The Pre-OGL World
It’s the 1980s. There are hundreds of table-top role-playing games, but one stands above all others: Dungeons and Dragons. DnD has a sales market share of perhaps 60% — maybe more. How many people play DnD compared to other RPGs? No one can say for sure, but looking at the average convention game list, it seems pretty clear that DnD books sit on the majority of gaming tables.
Not only does TSR hold the fate of the hobby in they hands, they’ve got the hobby by the balls. Why?
If someone decides to try out this strange RPG hobby, they are very likely to try DnD — even more so if they don’t know any other role-players. When we describe our hobby to people, it usually ends with the epiphanic statement, “Oh, you mean like DnD!”
I think most people would agree that two things created the environment necessary for a real edition war: the OGL, and 4th Ed’s major departure from the previous edition.

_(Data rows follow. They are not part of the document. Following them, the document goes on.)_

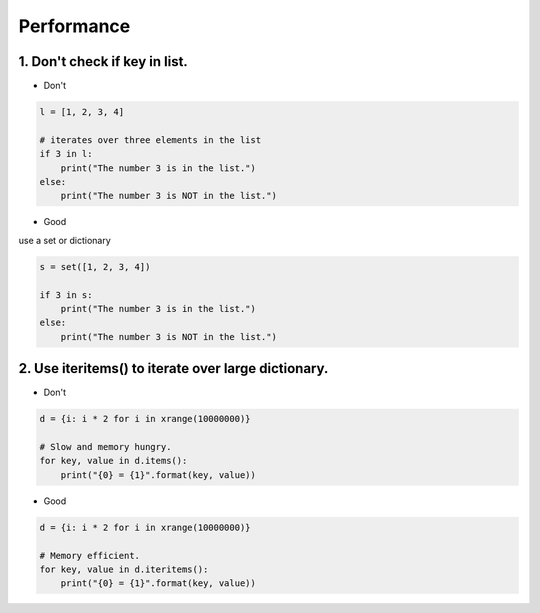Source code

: ===========
Performance
===========

1. Don't check if key in list.
==============================


* Don't

.. code-block:: python


    l = [1, 2, 3, 4]

    # iterates over three elements in the list
    if 3 in l:
        print("The number 3 is in the list.")
    else:
        print("The number 3 is NOT in the list.")

* Good

use a set or dictionary

.. code-block:: python


    s = set([1, 2, 3, 4])

    if 3 in s:
        print("The number 3 is in the list.")
    else:
        print("The number 3 is NOT in the list.")

2. Use iteritems() to iterate over large dictionary.
=====================================================

* Don't

.. code-block:: python

    d = {i: i * 2 for i in xrange(10000000)}

    # Slow and memory hungry.
    for key, value in d.items():
        print("{0} = {1}".format(key, value))


* Good

.. code-block:: python

    d = {i: i * 2 for i in xrange(10000000)}

    # Memory efficient.
    for key, value in d.iteritems():
        print("{0} = {1}".format(key, value))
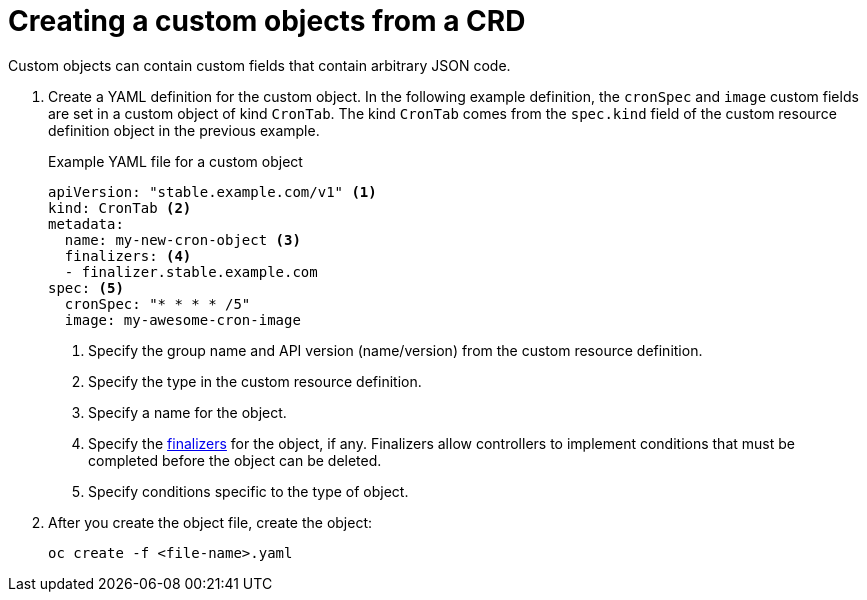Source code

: ////
create a custom object from a CRD

Module included in the following assemblies:

* admin_guide/custom_resource_definitions.adoc
* dev_guide/creating_crd_objects.adoc
////

[id='create-crd-obj-{context}']
= Creating a custom objects from a CRD

ifeval::["{context}" == "admin-guide-custom-resources"]
After you create the custom resource definition object, you can create
custom objects that use its specification.
endif::[] 

Custom objects can contain custom
fields that contain arbitrary JSON code.

. Create a YAML definition for the custom object. In the following example 
definition, the `cronSpec` and `image` custom fields are set in a custom object 
of kind `CronTab`. The kind `CronTab` comes from the `spec.kind` field of the
custom resource definition object in the previous example.
+
.Example YAML file for a custom object

[source,yaml]
----
apiVersion: "stable.example.com/v1" <1>
kind: CronTab <2>
metadata:
  name: my-new-cron-object <3>
  finalizers: <4>
  - finalizer.stable.example.com 
spec: <5>
  cronSpec: "* * * * /5"
  image: my-awesome-cron-image
----
+
<1> Specify the group name and API version (name/version) from the custom resource definition.
<2> Specify the type in the custom resource definition.
<3> Specify a name for the object.
<4> Specify the link:https://kubernetes.io/docs/tasks/access-kubernetes-api/extend-api-custom-resource-definitions/#finalizers[finalizers] for the object, if any. Finalizers allow controllers to implement
conditions that must be completed before the object can be deleted.
<5> Specify conditions specific to the type of object.

. After you create the object file, create the object:
+
----
oc create -f <file-name>.yaml
----
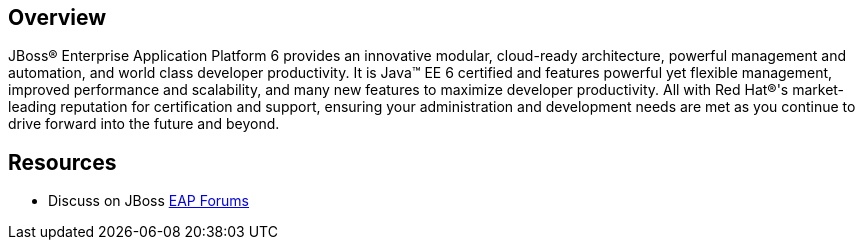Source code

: :awestruct-layout: product-overview

== Overview
JBoss(R) Enterprise Application Platform 6 provides an innovative modular, cloud-ready architecture, powerful management and automation, and world class developer productivity. It is Java(TM) EE 6 certified and features powerful yet flexible management, improved performance and scalability, and many new features to maximize developer productivity. All with Red Hat(R)'s market-leading reputation for certification and support, ensuring your administration and development needs are met as you continue to drive forward into the future and beyond.


== Resources

- Discuss on JBoss https://community.jboss.org/en/jbosseap[EAP Forums]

Without the OGL, no single company could gain enough traction to take away any significant mark share from WotC. Without the major changes in 4th Ed, there wouldn’t have been a schism.
The OGL allowed the previous edition to continue to grow and flourish, and MANY players opted for this re-vamped version. By some estimates, WotC’s previous market share is now split between DnD4E and Pathfinder.
Spoils of War
So a bunch of malcontents who insisted on clinging to the old edition groused and complained. They filled forums with flame wars about how much 4th Ed sucks. They were mad. They were pissed off. They hated what WotC did to the game — so much so, they flocked to Pathfinder.
We now have two companies that work for your business, rather than one company that expects your business.
If the edition war didn’t play out the way it did, if the grumpy old men playing 3.5 Ed. had just sat back quietly and not caused a fuss, what would the hobby look like today?